A column by Olympian and national rower Aisyah Gala
I just got off the bike.
Another two hours on the stationary bike done and dusted. I have been cycling either on the stationary bike or on my road bike on a wind trainer almost everyday for seven weeks now, since I dislocated my shoulder. Sometimes, I’d cycle twice a day.
Sitting on the stationary bike is absolutely mundane but I won’t bore you with my daily rant about having to sit on the bike. I realised that this injury, as annoying and frustrating as it is, has taught me valuable lessons that I might not have been able to grasp if not for it.
Being out of the boat means that I train on my own almost all the time now. That means no training partners to push me, no coach to give me feedback on my technique and no one to keep track of my speed and cadence. Easily, I can choose to tell myself that I’m too tired or too lazy to train and skipping one session won’t kill me and no one will ever know about it. But I haven’t skipped any training because I can’t seem to find a good enough excuse that I can use to miss training.
Having the bike set up on the wind trainer in my bedroom, literally seconds away from my bed, means that I still can train even if there’s a natural disaster going on outside my room. Furthermore, this is the first thing that I see hanging on my wall when I open my eyes every morning:
There have been plenty (oh God yes, many) of days where I drag myself out of bed to sit on the bike. I would whine and even cry and hate life for being so cruel for making me do this, but after getting a grip on myself and (most importantly) after posting an Instagram/Facebook update on how much I hate cycling, I would wipe my tears, put on my cycling gear and train.
What I’ve learnt in these seven weeks or so of doing almost nothing else but cycling is that, sometimes you can’t always do what you love but you have to do what you hate to really appreciate the moments when you get to do what you love. Sounds complicated, but not really. Just think of it this way- sometimes you just have to shut up and do it because that’s the only thing you can do.
Control the controllables.
I hear this phrase way too many times but it makes so much sense! Spending all these hours being angry that I’m injured isn’t doing good to me at all so might as well I spend these moments being grateful that it’s just a shoulder dislocation and not a fracture or a broken bone which would take longer to heal.
I can’t control what has happened but I know that cycling will help me make my legs stronger.
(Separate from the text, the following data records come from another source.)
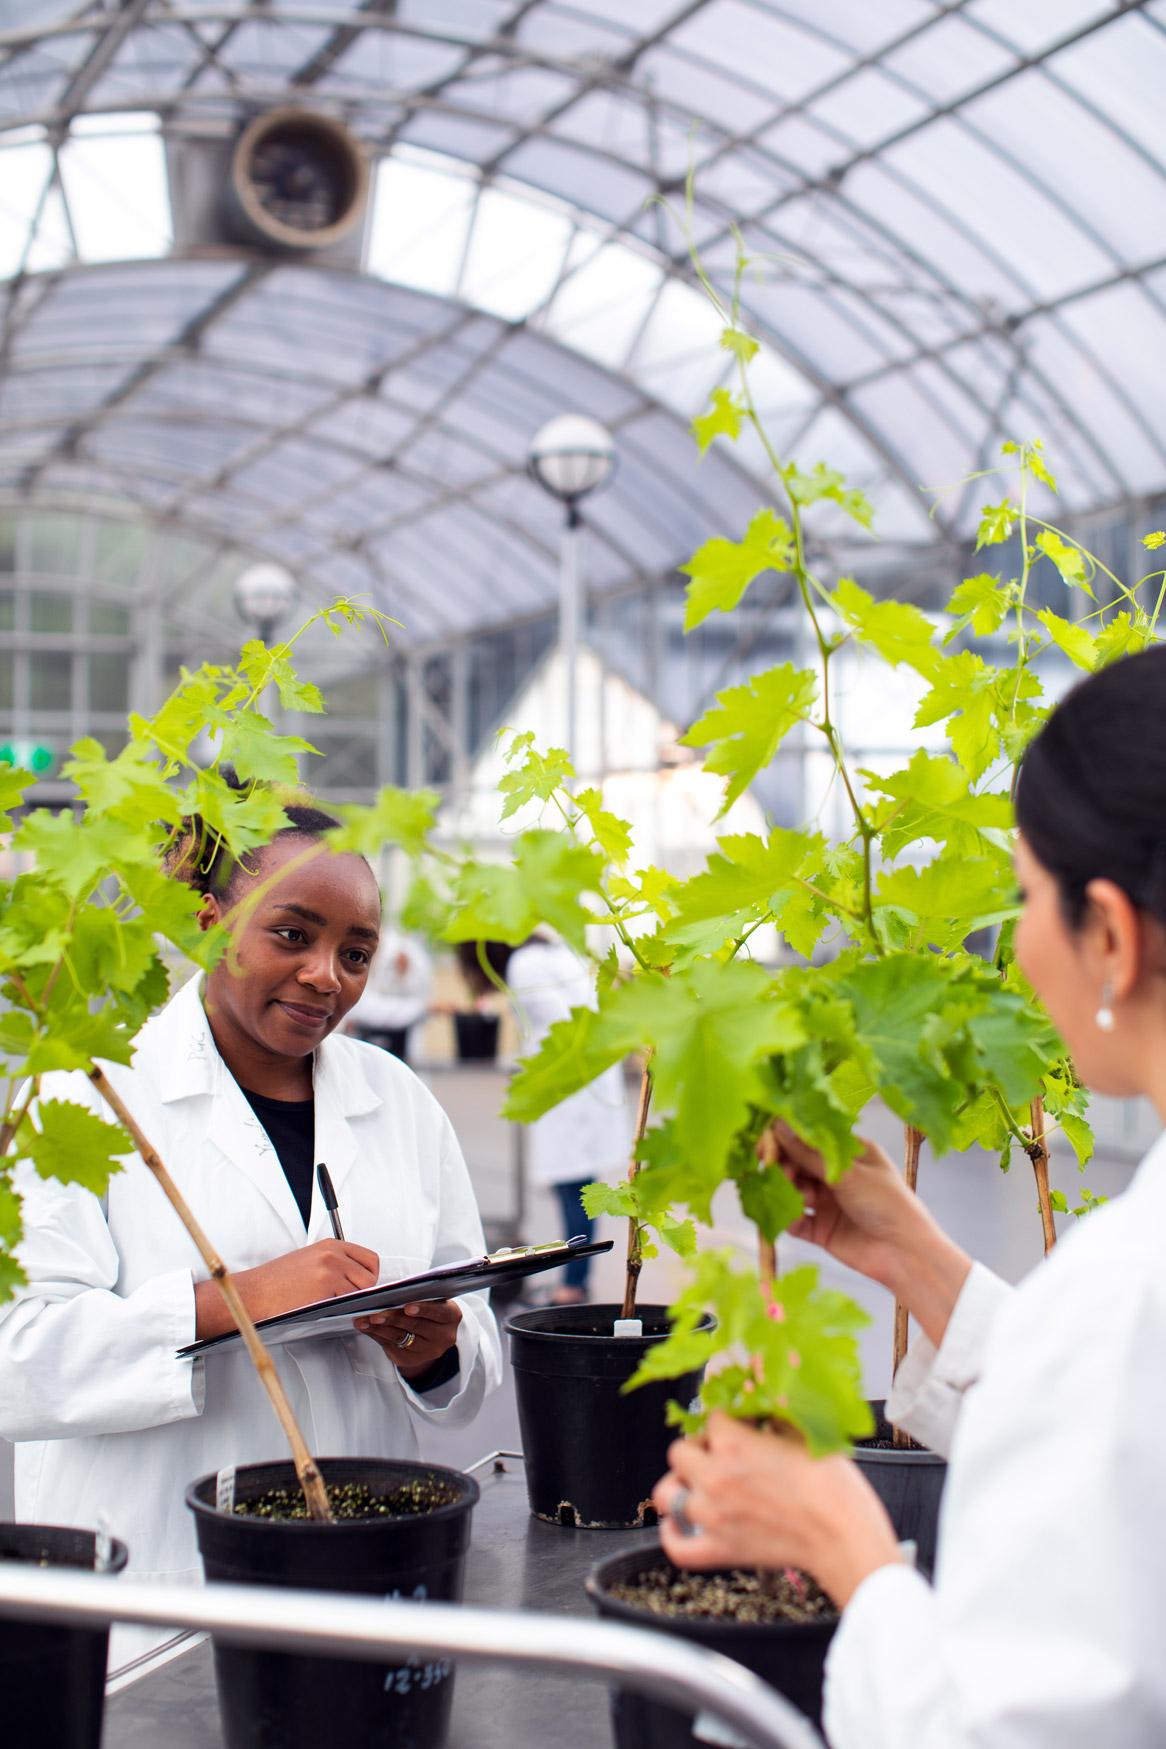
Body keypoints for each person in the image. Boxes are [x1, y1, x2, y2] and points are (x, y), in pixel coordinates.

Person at [654, 645, 1166, 1747]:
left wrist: (847, 1547)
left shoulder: (1126, 1291)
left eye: (1026, 897)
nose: (1016, 950)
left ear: (1111, 937)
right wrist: (915, 1261)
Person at [0, 799, 502, 1666]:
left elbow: (470, 1338)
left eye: (355, 953)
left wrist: (435, 1350)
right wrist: (237, 1301)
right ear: (208, 922)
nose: (325, 976)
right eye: (292, 935)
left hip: (364, 1561)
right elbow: (19, 1359)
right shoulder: (91, 1091)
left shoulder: (400, 1102)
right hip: (164, 1592)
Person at [458, 937, 629, 1303]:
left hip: (570, 1086)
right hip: (581, 1083)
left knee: (574, 1186)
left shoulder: (526, 965)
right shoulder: (548, 953)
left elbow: (560, 1029)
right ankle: (576, 1278)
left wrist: (531, 1073)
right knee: (576, 1183)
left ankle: (574, 1284)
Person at [345, 925, 433, 1063]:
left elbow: (419, 991)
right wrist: (424, 1008)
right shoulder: (350, 965)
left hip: (400, 1049)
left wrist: (404, 976)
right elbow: (366, 1009)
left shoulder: (404, 953)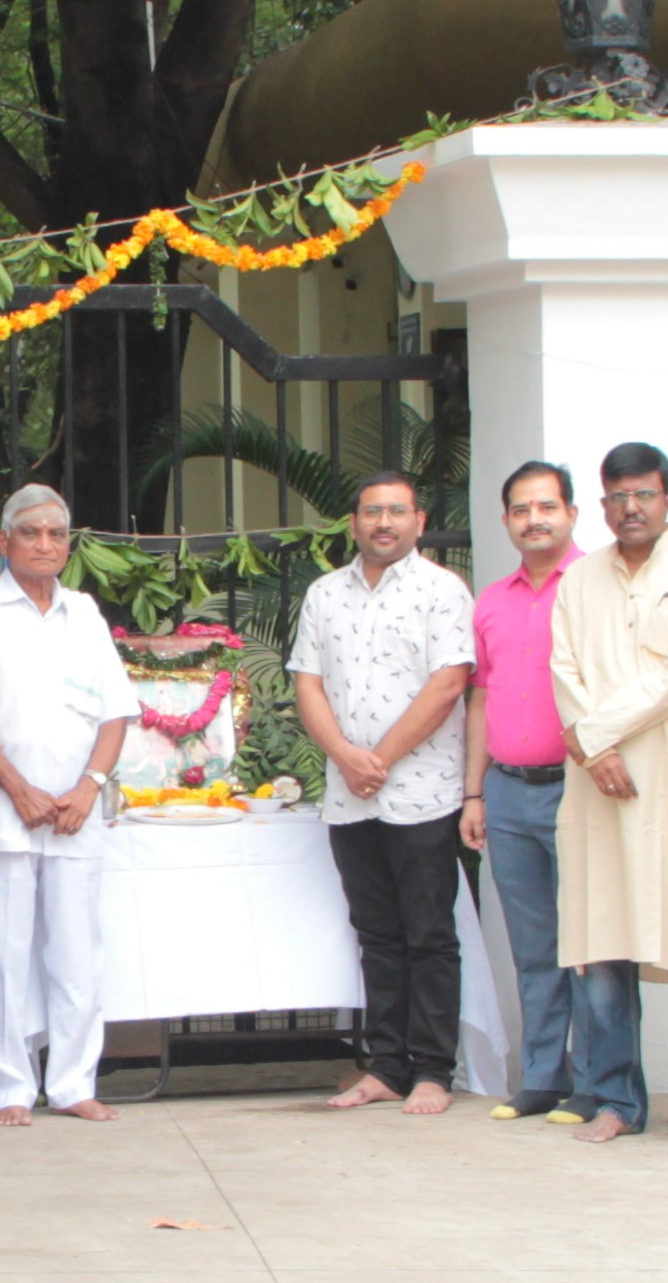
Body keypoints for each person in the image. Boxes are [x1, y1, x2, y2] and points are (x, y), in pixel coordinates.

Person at [550, 441, 668, 1145]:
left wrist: (596, 732)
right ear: (602, 506)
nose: (631, 509)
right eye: (618, 497)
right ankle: (617, 1102)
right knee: (601, 944)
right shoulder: (579, 581)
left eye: (645, 495)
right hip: (597, 792)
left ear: (667, 500)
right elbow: (563, 671)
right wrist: (594, 748)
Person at [291, 471, 476, 1115]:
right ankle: (386, 1066)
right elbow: (307, 682)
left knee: (428, 933)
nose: (384, 523)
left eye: (398, 511)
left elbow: (449, 682)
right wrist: (345, 757)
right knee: (375, 934)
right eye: (372, 512)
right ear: (354, 523)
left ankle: (433, 1070)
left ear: (419, 522)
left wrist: (381, 758)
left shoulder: (442, 591)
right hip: (350, 795)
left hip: (423, 792)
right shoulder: (324, 594)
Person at [476, 461, 640, 1142]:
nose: (534, 518)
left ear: (573, 513)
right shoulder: (491, 600)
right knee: (535, 945)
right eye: (521, 509)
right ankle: (543, 1075)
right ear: (508, 520)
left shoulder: (600, 589)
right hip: (508, 792)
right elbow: (481, 696)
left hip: (579, 791)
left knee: (592, 944)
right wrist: (471, 790)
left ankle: (600, 1084)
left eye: (547, 506)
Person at [0, 484, 139, 1128]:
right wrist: (16, 786)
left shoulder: (85, 614)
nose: (45, 544)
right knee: (4, 958)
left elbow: (116, 712)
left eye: (57, 534)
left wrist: (89, 786)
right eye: (31, 532)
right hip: (4, 808)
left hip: (75, 811)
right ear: (3, 541)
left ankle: (73, 1084)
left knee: (75, 955)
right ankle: (9, 1087)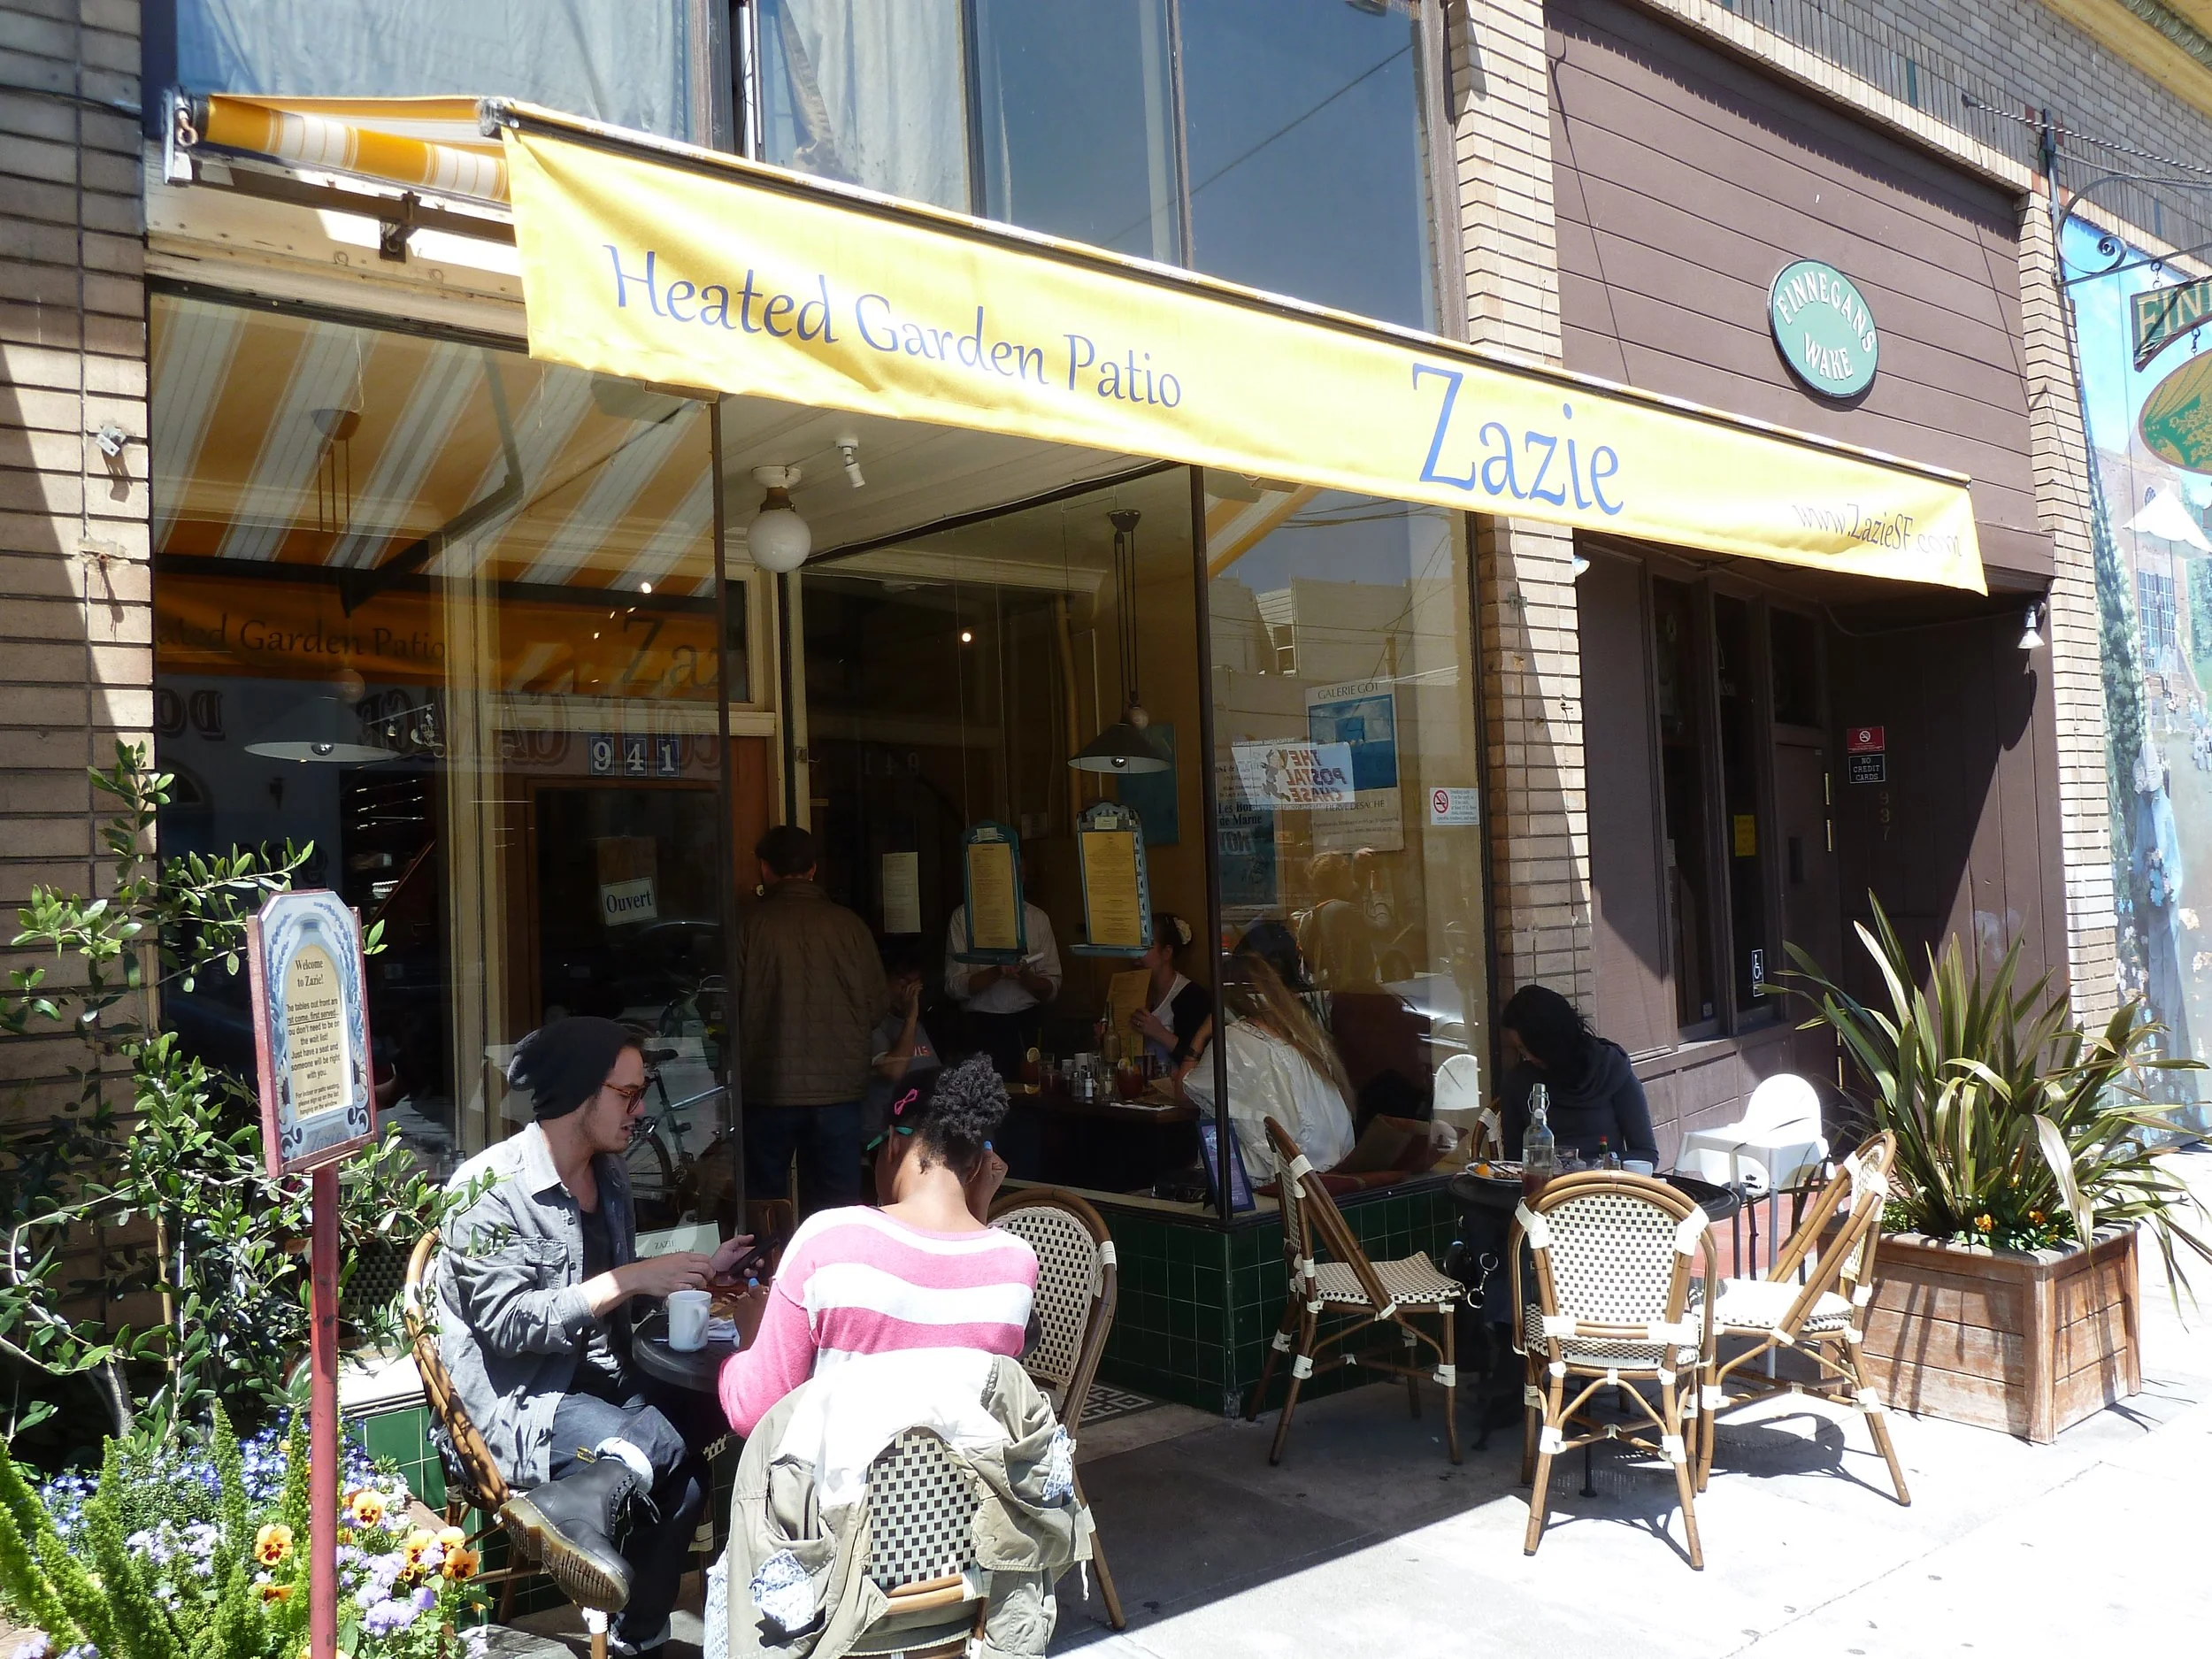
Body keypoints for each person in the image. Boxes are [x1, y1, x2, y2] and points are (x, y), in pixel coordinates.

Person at [441, 1017, 756, 1656]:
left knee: (724, 1393)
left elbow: (614, 1314)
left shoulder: (609, 1176)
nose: (640, 1111)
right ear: (582, 1091)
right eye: (628, 1094)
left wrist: (698, 1272)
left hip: (607, 1387)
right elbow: (509, 1325)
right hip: (525, 1400)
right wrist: (634, 1277)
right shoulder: (489, 1191)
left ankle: (601, 1501)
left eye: (643, 1093)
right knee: (686, 1482)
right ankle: (638, 1639)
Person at [718, 1056, 1036, 1438]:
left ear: (894, 1144)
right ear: (978, 1167)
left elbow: (754, 1414)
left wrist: (750, 1343)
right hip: (961, 1493)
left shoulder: (827, 1241)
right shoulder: (1016, 1264)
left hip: (842, 1495)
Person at [736, 825, 887, 1215]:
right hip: (839, 1090)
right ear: (813, 869)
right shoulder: (850, 927)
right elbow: (876, 1007)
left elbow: (722, 1009)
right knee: (836, 1209)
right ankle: (831, 1274)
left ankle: (766, 1274)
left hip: (768, 1088)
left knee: (765, 1204)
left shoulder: (749, 926)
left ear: (765, 868)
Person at [1180, 953, 1357, 1177]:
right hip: (1329, 1171)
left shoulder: (1234, 1040)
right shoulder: (1305, 1034)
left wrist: (1202, 1035)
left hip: (1276, 1176)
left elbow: (1184, 1094)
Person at [1495, 984, 1660, 1166]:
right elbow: (1514, 1162)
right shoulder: (1519, 1082)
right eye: (1520, 1049)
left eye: (1529, 1047)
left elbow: (1646, 1154)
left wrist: (1591, 1165)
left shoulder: (1609, 1068)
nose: (1527, 1056)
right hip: (1547, 1189)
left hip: (1603, 1186)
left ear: (1549, 1041)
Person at [944, 887, 1064, 1078]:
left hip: (1026, 1024)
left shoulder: (1037, 918)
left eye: (1020, 875)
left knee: (1031, 1097)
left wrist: (1024, 975)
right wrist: (996, 971)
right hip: (980, 1026)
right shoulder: (963, 916)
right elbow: (953, 987)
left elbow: (1052, 988)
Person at [864, 939, 942, 1142]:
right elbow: (894, 1071)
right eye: (903, 984)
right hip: (882, 1135)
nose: (909, 993)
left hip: (918, 1131)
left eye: (915, 985)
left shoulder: (918, 1026)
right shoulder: (873, 1024)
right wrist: (911, 1017)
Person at [1128, 910, 1210, 1078]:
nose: (1135, 955)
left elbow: (1203, 1063)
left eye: (1145, 946)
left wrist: (1159, 1033)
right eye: (1133, 946)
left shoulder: (1191, 997)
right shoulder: (1132, 993)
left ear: (1167, 952)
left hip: (1175, 1094)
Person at [1297, 852, 1377, 989]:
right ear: (1341, 880)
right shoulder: (1342, 910)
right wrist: (1379, 893)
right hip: (1357, 994)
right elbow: (1385, 930)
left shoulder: (1322, 910)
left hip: (1335, 994)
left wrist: (1358, 865)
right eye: (1349, 875)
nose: (1353, 880)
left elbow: (1352, 894)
I can’t control how fast my shoulder will heal but I can control how much effort I put in to my sessions. BUT I can control how I approach my trainings- whether I choose to sit on the bike and dread my next few hours on it or tell myself that this session is going to be awesome. When I’m in control of things in my life, I feel better.
I have learnt to be utterly, painstakingly patient. It has been a crazy emotional roller-coaster ride for me. One day, I would feel like I’ve been thrown to the deepest depths of misery and disappointment and the next day, I would feel like I’m on the top of the world.
When I find myself going into this dark place and having dark thoughts like, “I’ve wasted all these weeks doing nothing” I would quickly snap myself out of this and look for the light. Optimism and happiness are found to aid in the healing process. So hey, chin up and smile!
Maybe my body is telling me to have a break before something actually falls apart and breaks. Maybe being out of the boat will make me hungry once I get back on water. You don’t have to be an elite athlete to get injured because it can happen to anyone. And it sucks. It totally sucks to be injured because you feel absolutely useless. I know the feeling.
But here’s the thing- you can either see the injury as something that drags you down or you can take it as a challenge that will help you grow and propel you forward. I cannot insist more on changing how we should look at things.
Our thoughts will determine our future. If I have to come up with a list of how to make the best out of getting injured, here it is:
1. Be grateful that whatever happened to you, you’re still alive. It could have been worse.
2. Ask a reliable medical professional for advice on your recovery timeline. If it means having to miss the upcoming race/event, then accept it and move on. There’s always another one to sign up for.
3. Talk to other patients who have been through the same injury. This helped me a lot on what to expect after my ACL reconstruction and it made me mentally prepared for it.
4. Be hardworking and diligent on the recovery process. Rehab sucks and is boring as hell but it is important. Also, listen to your body.
5. Be absolutely patient- so patient that the Tibetan monks will be so proud of you. Know that eventually, everything will be okay.
6. Eat good food that aids in the recovery process. For example, avocado contains omega-3 fatty acids that enhances wound healing and reduces inflammation. Make Google your best friend and be open to learning. Make use of this time to become smarter so you can show off these knowledge gained to your friends in the future.
7. Stay positive. Accept it that you’re injured and stop feeling sad or angry or disappointed or miserable because there are so many other reasons to be happy about. (Like making your sibling bring food to your bed if you happened to be bedridden because of your injury.)
Also, think about it this way- the happier you are, the faster you’ll heal.
“Above all else, we’ll see that champions take pride in comebacks, relishing the opportunity to come back stronger.”
-Jim Afremow, The Champion’s Comeback.